L’Antitrust, infatti, ha appurato che le due compagnie hanno violato il Codice del Consumo e le ha, quindi, sanzionate con una multa di 1.050.000 euro a causa delle seguenti inadempienze:
•scarsa trasparenza nell’informativa a corredo della vendita delle polizze assicurative abbinate all’acquisto dei biglietti
•ostacoli all’esercizio del diritto di rimborso da parte dei consumatori.
In particolare per quanto riguarda il primo punto, l’Antitrust ha contestato l’insufficienza e l’inadeguatezza delle informazioni essenziali sulla polizza facoltativa in caso di annullamento del volo, in cui risultano poco chiari:
•i rischi coperti dalla polizza
•l’ammontare della franchigia
•la mancata copertura delle tasse e dei diritti aeroportuali in caso di risarcimento, inducendo in errore i consumatori convinti di acquistare una polizza con copertura dei rischi più ampia rispetto alla realtà.
In merito al secondo punto, l’Antitrust ha contestato alle due compagnie il pagamento di una tassa per il rilascio della certificazione attestante il mancato utilizzo del servizio di trasporto, che è risultata essere superiore al costo del servizio assicurativo, e tra l’altro richiedibile solo contattando un numero a pagamento.

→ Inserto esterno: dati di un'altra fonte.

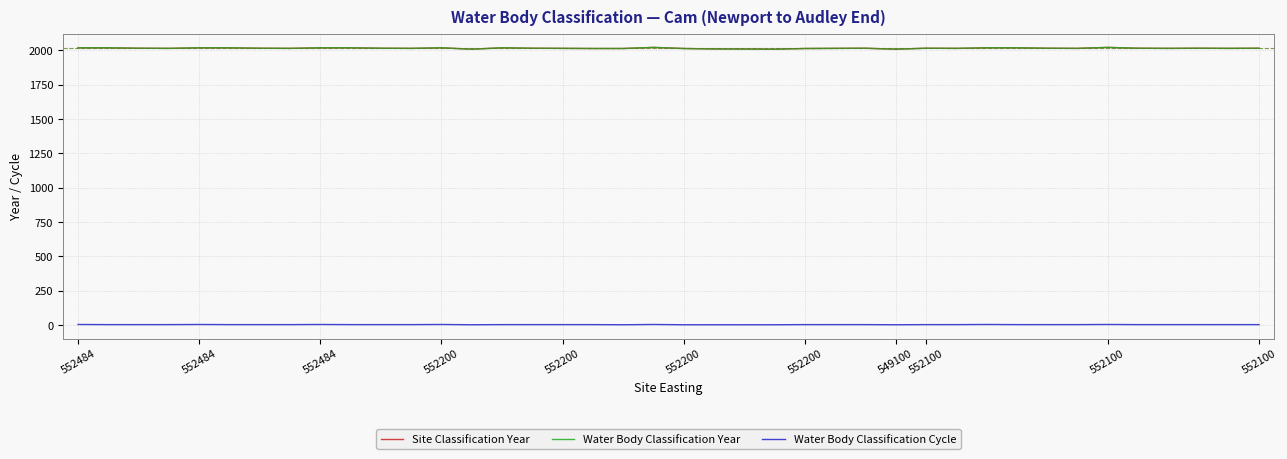

In Site Classification Year, how many points are higher than both neighbors (excluding endpoints)?

7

Tale meccanismo farraginoso e dispendioso ha disincentivato i consumatori a chiedere il rimborso dovuto.
La multa più salata è stata comminata alla Ryanair (850.000 euro) contro i 200 mila di Easyjet, che già nel corso del procedimento si era uniformata alle indicazioni dell’Autorità. Ryanair avrà 30 giorni di tempo per rimuovere i comportamenti scorretti, ivi compresa anche la non immediatezza del meccanismo di deselezione dell’opzione di acquisto della polizza.